**Your objective**
Only one stretch of the data below should be repeated: the lines from the line containing "Figure 6. Lifetime" through the line containing "FIGURE 7 | Forest", inclusive, exactly as they are.

**Exercise data**
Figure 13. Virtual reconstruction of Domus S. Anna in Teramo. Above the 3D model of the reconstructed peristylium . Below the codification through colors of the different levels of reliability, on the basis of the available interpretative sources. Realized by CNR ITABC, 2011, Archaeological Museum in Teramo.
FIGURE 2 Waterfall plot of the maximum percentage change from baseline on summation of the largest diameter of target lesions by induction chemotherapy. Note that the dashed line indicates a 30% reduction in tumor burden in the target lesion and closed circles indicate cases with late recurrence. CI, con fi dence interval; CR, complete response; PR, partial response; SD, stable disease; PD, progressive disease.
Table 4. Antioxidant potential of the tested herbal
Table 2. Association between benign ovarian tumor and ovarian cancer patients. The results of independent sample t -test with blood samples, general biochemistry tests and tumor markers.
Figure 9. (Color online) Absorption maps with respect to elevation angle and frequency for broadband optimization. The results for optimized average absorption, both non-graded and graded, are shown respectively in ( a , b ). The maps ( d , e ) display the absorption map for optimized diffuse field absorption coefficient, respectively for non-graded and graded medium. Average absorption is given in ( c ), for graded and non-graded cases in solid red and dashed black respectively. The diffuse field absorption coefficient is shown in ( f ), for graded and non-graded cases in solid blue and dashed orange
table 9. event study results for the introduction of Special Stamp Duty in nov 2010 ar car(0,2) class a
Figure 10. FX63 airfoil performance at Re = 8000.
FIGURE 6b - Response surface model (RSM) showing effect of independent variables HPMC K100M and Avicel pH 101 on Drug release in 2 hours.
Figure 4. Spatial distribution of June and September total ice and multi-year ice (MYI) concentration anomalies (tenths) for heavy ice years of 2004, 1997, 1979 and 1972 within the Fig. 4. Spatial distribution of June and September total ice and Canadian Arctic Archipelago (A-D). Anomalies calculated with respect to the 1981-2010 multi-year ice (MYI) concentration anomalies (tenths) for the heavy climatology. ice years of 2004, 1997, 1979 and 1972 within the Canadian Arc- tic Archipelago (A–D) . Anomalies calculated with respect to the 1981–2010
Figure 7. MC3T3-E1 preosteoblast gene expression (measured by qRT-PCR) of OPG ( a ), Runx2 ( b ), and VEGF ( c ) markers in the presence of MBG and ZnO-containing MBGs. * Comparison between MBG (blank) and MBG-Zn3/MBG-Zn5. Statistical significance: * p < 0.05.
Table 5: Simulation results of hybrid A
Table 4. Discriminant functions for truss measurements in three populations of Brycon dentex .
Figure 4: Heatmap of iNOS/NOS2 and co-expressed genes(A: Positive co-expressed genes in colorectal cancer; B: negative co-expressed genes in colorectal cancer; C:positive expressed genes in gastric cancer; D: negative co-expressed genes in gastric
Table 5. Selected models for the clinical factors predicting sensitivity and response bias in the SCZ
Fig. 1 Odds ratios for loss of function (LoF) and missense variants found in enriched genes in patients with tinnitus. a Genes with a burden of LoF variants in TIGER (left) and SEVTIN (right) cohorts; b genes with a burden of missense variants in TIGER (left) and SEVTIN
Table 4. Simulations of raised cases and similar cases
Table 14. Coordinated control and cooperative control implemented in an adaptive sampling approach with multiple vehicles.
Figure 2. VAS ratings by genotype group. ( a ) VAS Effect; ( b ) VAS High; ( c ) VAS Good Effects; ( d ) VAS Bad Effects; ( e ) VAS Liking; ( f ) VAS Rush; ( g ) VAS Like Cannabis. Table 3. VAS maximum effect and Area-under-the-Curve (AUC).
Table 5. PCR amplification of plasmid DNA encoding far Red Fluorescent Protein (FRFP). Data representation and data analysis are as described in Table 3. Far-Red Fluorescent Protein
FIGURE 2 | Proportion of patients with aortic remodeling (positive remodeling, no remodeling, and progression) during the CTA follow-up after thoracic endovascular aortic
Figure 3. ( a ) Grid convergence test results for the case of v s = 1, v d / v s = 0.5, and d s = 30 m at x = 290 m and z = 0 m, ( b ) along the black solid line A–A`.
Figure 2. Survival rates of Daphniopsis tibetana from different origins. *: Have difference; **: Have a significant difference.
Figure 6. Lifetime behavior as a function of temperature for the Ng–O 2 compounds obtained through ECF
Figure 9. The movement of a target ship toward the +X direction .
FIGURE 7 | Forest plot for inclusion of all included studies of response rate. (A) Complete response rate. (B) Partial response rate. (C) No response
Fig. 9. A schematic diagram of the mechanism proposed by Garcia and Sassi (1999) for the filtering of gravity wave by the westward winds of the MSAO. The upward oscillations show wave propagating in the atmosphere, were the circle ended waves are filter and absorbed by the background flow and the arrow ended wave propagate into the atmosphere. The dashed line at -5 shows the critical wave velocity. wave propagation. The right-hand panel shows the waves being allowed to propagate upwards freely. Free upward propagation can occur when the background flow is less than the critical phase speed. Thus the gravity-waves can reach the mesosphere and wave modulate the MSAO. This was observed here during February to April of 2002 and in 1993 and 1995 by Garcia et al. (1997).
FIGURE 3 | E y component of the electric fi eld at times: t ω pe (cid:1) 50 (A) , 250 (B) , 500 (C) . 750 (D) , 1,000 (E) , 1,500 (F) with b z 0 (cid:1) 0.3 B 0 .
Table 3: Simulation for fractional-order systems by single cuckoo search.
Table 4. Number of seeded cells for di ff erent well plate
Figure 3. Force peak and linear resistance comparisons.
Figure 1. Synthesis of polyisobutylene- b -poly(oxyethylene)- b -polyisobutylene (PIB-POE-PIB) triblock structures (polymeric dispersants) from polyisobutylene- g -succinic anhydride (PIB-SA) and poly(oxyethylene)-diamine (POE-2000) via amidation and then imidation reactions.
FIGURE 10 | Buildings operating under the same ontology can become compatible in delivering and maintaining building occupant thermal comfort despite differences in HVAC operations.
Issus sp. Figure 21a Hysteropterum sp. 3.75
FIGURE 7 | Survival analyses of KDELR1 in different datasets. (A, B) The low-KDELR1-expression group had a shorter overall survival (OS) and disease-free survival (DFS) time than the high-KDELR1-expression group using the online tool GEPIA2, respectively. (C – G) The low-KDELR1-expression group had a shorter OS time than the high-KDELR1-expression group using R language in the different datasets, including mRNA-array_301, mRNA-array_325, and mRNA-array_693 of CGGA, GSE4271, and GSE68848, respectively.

**Your solution**
Figure 6. Lifetime behavior as a function of temperature for the Ng–O 2 compounds obtained through ECF
Figure 9. The movement of a target ship toward the +X direction .
FIGURE 7 | Forest plot for inclusion of all included studies of response rate. (A) Complete response rate. (B) Partial response rate. (C) No response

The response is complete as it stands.